— Exercise details —
When the word "Local" shows up in a line of the records below, copy that line.

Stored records
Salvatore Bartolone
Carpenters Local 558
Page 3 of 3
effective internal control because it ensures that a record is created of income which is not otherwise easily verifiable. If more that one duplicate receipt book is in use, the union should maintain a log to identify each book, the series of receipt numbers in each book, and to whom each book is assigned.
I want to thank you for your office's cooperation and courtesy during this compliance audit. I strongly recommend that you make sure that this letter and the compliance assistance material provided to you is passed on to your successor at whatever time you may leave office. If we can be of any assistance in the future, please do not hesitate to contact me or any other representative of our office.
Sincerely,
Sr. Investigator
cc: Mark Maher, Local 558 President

---

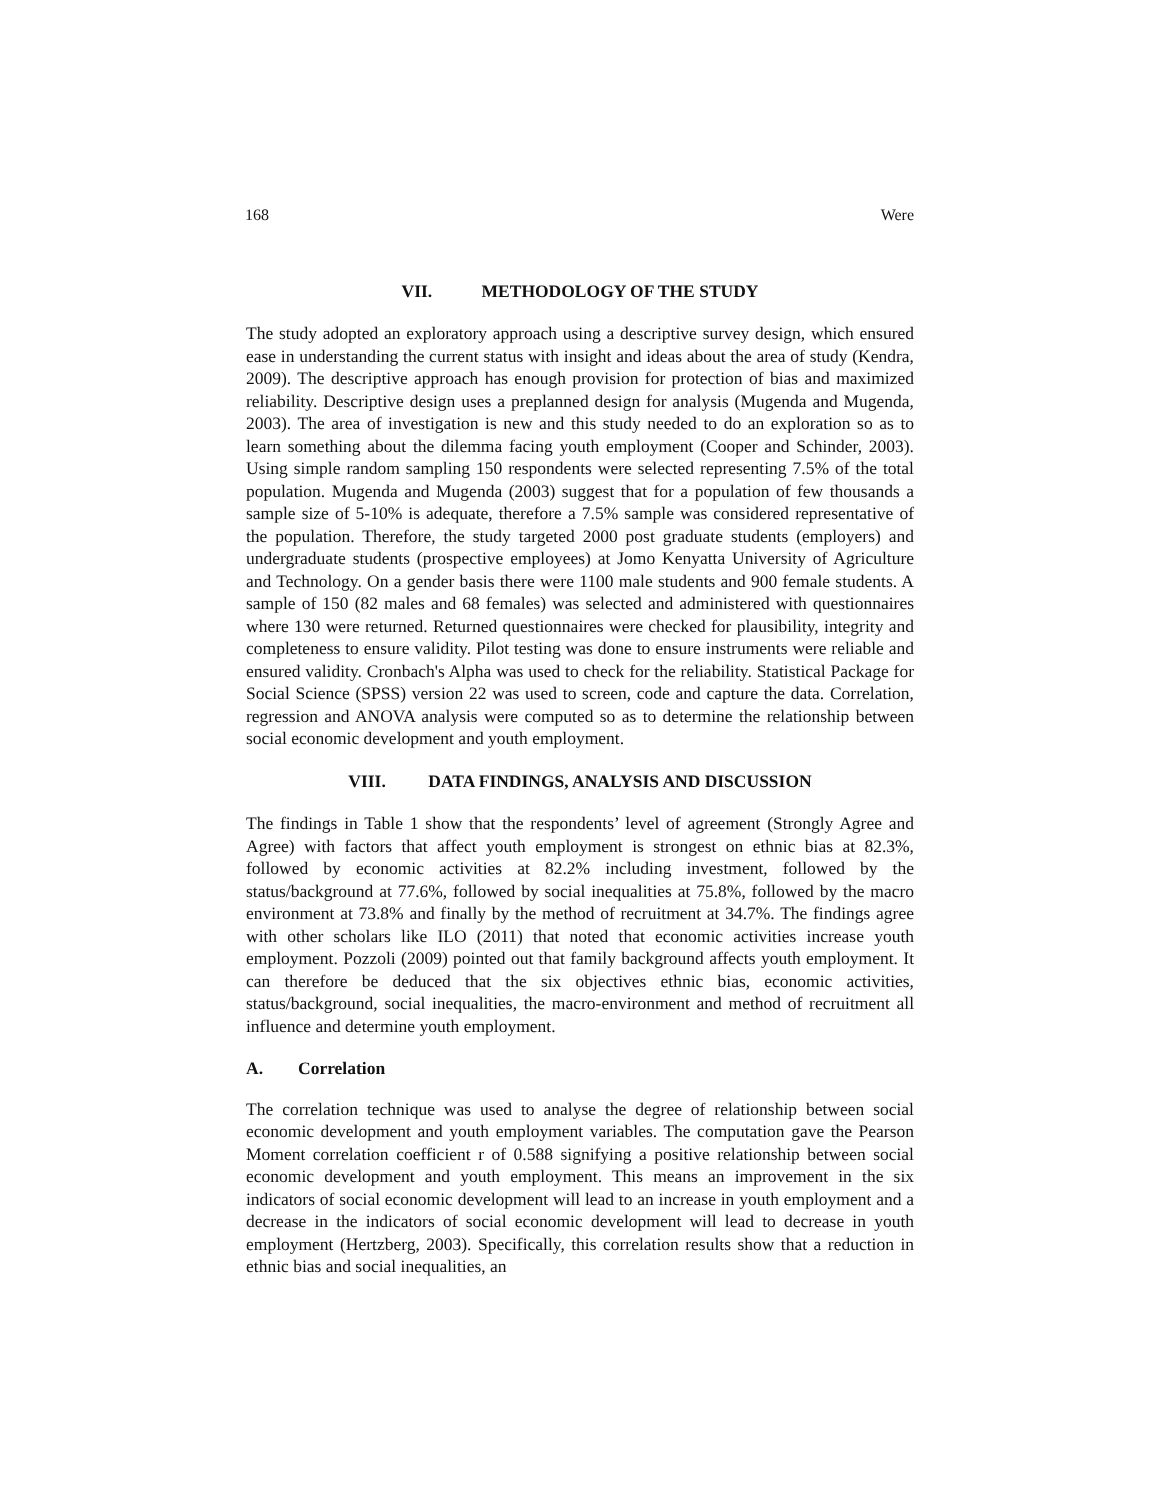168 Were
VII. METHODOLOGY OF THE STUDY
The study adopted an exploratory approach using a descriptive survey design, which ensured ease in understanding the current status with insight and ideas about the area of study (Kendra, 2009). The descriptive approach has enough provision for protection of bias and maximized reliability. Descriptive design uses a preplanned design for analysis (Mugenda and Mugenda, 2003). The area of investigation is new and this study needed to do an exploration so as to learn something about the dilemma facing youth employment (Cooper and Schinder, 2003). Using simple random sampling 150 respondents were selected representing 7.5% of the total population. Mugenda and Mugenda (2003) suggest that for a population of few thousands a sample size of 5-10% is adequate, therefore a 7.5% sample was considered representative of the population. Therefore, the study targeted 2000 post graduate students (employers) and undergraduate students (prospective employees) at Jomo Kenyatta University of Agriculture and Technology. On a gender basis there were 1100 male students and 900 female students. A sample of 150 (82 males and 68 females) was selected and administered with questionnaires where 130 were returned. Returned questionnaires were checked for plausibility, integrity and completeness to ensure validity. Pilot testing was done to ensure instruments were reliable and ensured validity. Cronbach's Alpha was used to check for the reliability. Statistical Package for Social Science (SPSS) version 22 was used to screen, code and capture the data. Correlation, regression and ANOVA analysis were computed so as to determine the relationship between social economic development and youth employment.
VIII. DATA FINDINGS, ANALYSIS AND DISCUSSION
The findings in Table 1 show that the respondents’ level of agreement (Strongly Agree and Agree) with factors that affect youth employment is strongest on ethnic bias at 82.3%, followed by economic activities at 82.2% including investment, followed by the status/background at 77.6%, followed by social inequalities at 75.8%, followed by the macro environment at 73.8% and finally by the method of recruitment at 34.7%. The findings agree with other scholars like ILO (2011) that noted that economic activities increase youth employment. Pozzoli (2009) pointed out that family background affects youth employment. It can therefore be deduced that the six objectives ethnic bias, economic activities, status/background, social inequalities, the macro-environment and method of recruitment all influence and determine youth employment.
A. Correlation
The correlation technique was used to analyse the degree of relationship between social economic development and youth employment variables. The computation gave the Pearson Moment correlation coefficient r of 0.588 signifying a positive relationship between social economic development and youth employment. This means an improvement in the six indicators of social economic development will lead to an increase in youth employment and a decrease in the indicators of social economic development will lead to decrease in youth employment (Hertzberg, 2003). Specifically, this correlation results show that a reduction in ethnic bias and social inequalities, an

* * *

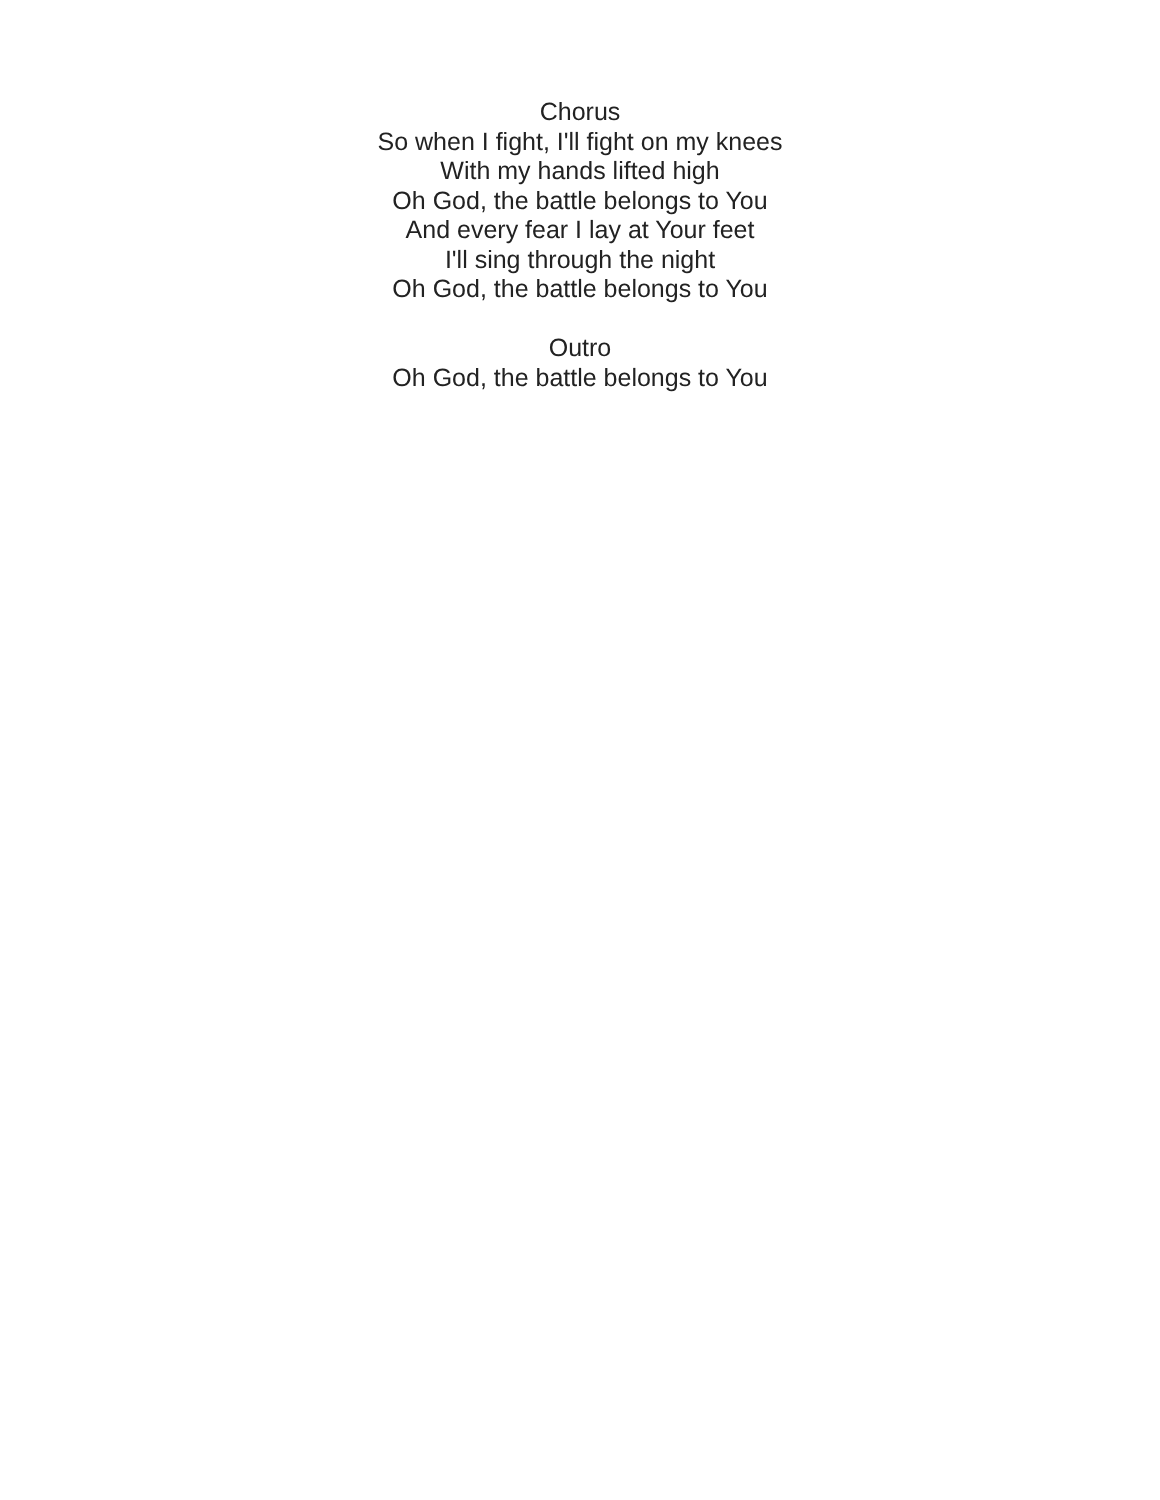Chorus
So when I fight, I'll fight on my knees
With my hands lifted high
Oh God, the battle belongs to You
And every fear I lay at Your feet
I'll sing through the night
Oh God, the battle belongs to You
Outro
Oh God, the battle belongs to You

— Answer section —
Carpenters Local 558
cc: Mark Maher, Local 558 President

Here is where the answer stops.